22 Aug 2017 - by A4ID

Bribery: a barrier to development?

Last night I spent an interesting evening listening to people discuss what NGOs need to be aware of now that the new UK Bribery Act has come into force.

Bond – the umbrella group of British NGOs working in development – had just published their new ‘Anti-Bribery Principles and Guidance for NGOs’ for which A4ID lawyers had previously provided legal research.

At the launch of these new Principles representatives from NGOs, the private sector and government came together to look at the route to the new Act and the challenges for development organisations going forward.

It was interesting as I think many of the discussions around the Bribery Act looked at it as a tool for development – a way to prevent corruption that can be so damaging to development efforts.

Instances of bribery can be found worldwide, but like most things it is a practice that hurts the poor the hardest diverting money away from the provision of education or healthcare, and into the back pockets of unscrupulous individuals or the bank accounts of companies.

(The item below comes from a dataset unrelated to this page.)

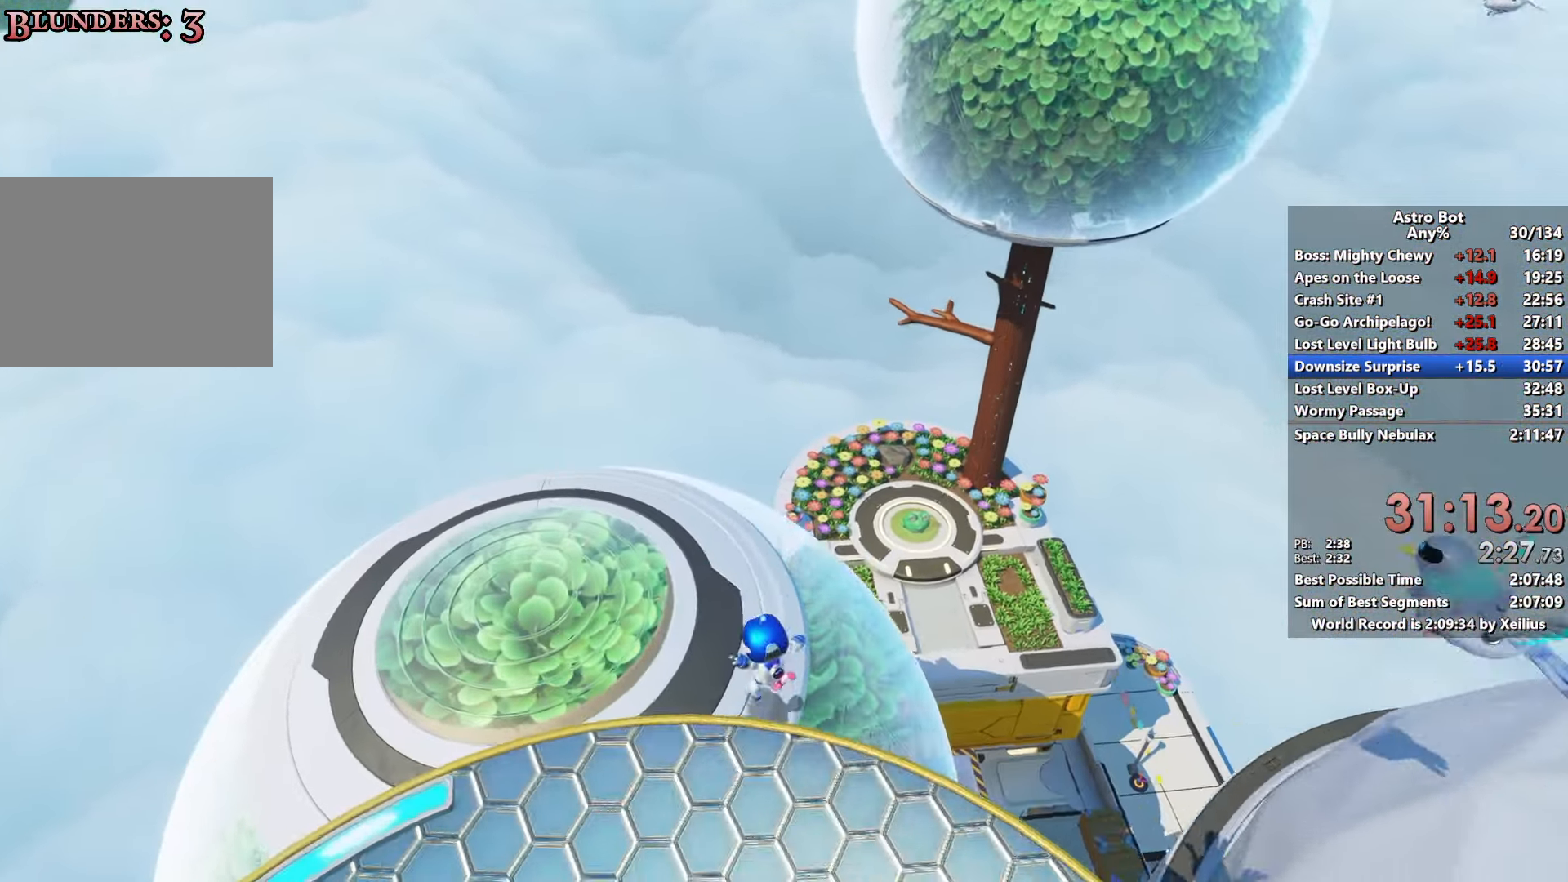
{"buttons": [], "left_stick": "up", "right_stick": "center", "events": [[200, "right_stick", "center"]]}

But despite being a new piece of UK legislation, the UK Bribery Act should also have a positive impact on developing countries as it applies to all international organisations if they engage in any commercial activity in the UK.

This is good for development. But the message from last night was that NGOs also need to make sure they are leading by example and ensure they have their own house in order and their own anti-bribery policies in place.

The biggest concern for most people listening seemed to be around ‘due diligence.’ If they are working on the ground with partners, and if those partners are also working with partners, how far down the chain does the NGO have to go in its due diligence process? And how do they do this?

The second issue was around reporting bribery. In some areas where NGOs work bribery is so ingrained as a way of ‘getting things done’ that ensuring local staff report these instances – and then refuse to engage with them in the future – can be challenging, especially if they see it as a ‘UK law’.

All NGOs would agree to a zero tolerance approach to bribery as a concept because they know how detrimental to their aims and objectives it can be. But this does not mean that eradicating bribery in all its forms will be an easy task.